Explorer l’espace, Mars et au-delà!

Meghan Raddon | École Saint-Joseph
Meghan Raddon | École Saint-Joseph
Tapage

L’humanité est une espèce qui s’efforce de constamment conquérir de nouveaux défis, d’agrandir ses connaissances, son territoire et sa notoriété. Depuis des années, nous essayons de regarder au-delà de la terre et atteindre jusqu’à l’étendue des cieux, la planète Mars étant la première cible. Elon Musk, le directeur général de SpaceX, a de gros plans pour Mars, en commençant par être capable de réutiliser les fusées, de les lancer et d’atterrir sans dommage.

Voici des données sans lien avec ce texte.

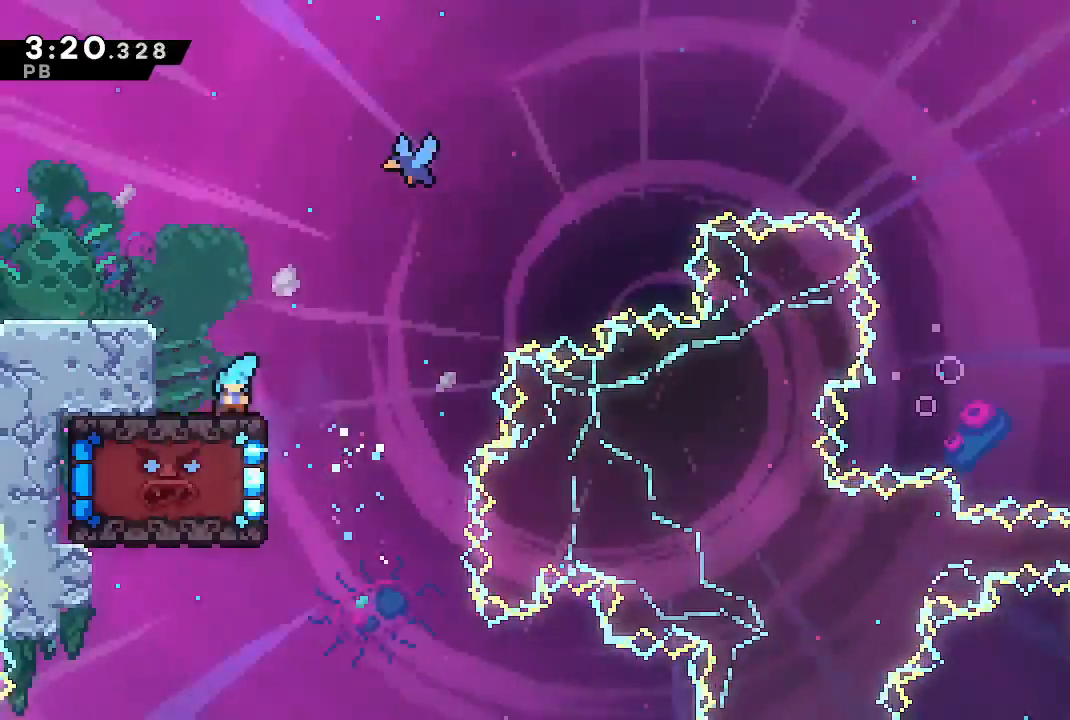
{"buttons": ["DPAD_RIGHT"], "left_stick": "center", "right_stick": "center", "events": [[33, "DPAD_RIGHT", "down"], [67, "CROSS", "down"], [67, "DPAD_UP", "down"], [133, "SQUARE", "down"], [267, "SQUARE", "up"], [333, "CROSS", "up"], [367, "DPAD_UP", "up"]]}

La Falcon 9 est la fusée utilisée par SpaceX pour les essais de départ et d’atterrissage. Jusqu’à présent, il y a eu 125 décollages, 85 atterrissages et 67 fusées relancées. Le Starship est également capable d’atterrir après avoir été lancé, mais il a été conçu pour être le véhicule de transport de l’équipage et du fret (d’une capacité de 100 tonnes métriques) vers l’orbite de la Terre, la Lune, Mars et au-delà. Ces fusées permettent également de découvrir de nouveaux moyens de propulsion pour ces missions.

Starship utilise méthane (CH4) et l’oxygène (O2) liquides. Lorsque le Falcon 9 utilise une version du kérosène qui est plus raffiné, en retirant la plupart du soufre, le RP-1 (Rocket Propellant 1 ou Refined Petrolium 1). Ce propulseur de Falcon 9 a moins de toxicités d’hydrazine (N2H4) qui a été utilisée lors des vols précédents, notamment celui du Mars Rover Persévérance. 

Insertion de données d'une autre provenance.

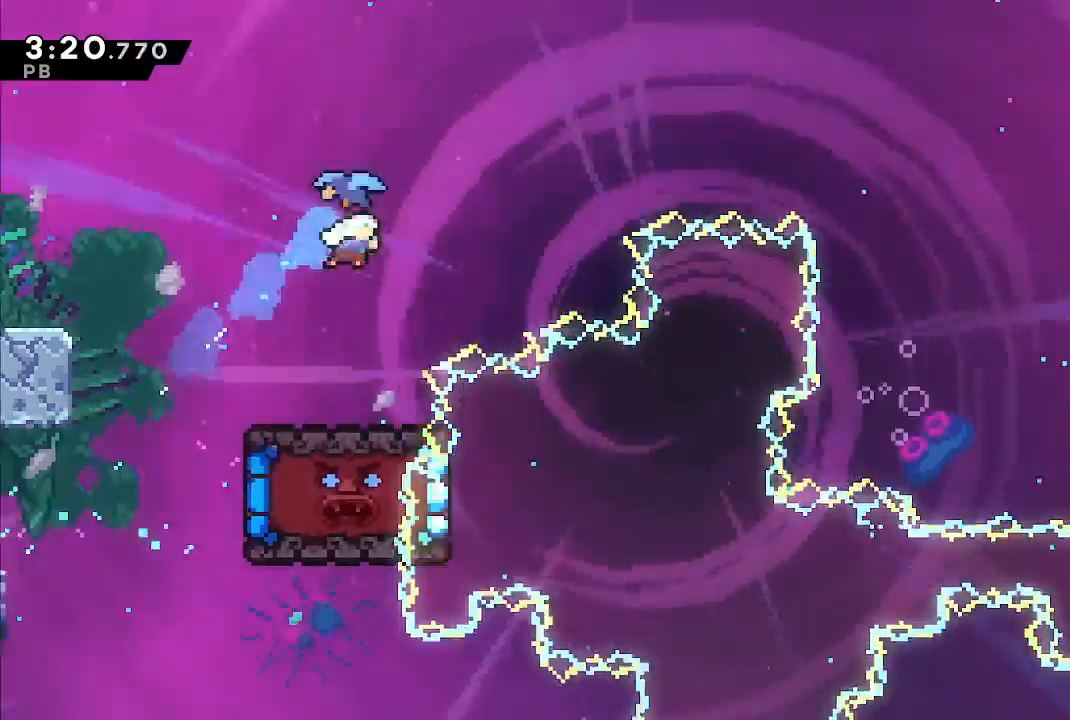
{"buttons": ["DPAD_RIGHT"], "left_stick": "center", "right_stick": "center", "events": []}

Elon Musk ne perd certainement pas de temps avec ses ambitions. D’ici 2022, il espère lancer une mission vers mars sans équipage, suivi par une mission avec du personnel en 2024. 

Le Starship décolle de la terre à l’aide d’un booster, qui retombe ensuite et atterrit lorsque le vaisseau se met en orbite autour de la terre. Un autre vaisseau est envoyé et ravitaille le Starship pour qu’il puisse faire tout le voyage vers Mars. Le voyage prendra entre 8 et 9 mois. Une fois arrivé, il atterrit sur Mars en utilisant la manœuvre pratiquée et se ravitaille en utilisant le liquide CH4 et l’O2 que Mars a en abondance. Il peut ensuite décoller sans l’aide d’un booster, car l’attraction gravitationnelle de Mars est moins forte que celle de la Terre. Cette mission non habitée devrait avoir lieu dans 6 mois. 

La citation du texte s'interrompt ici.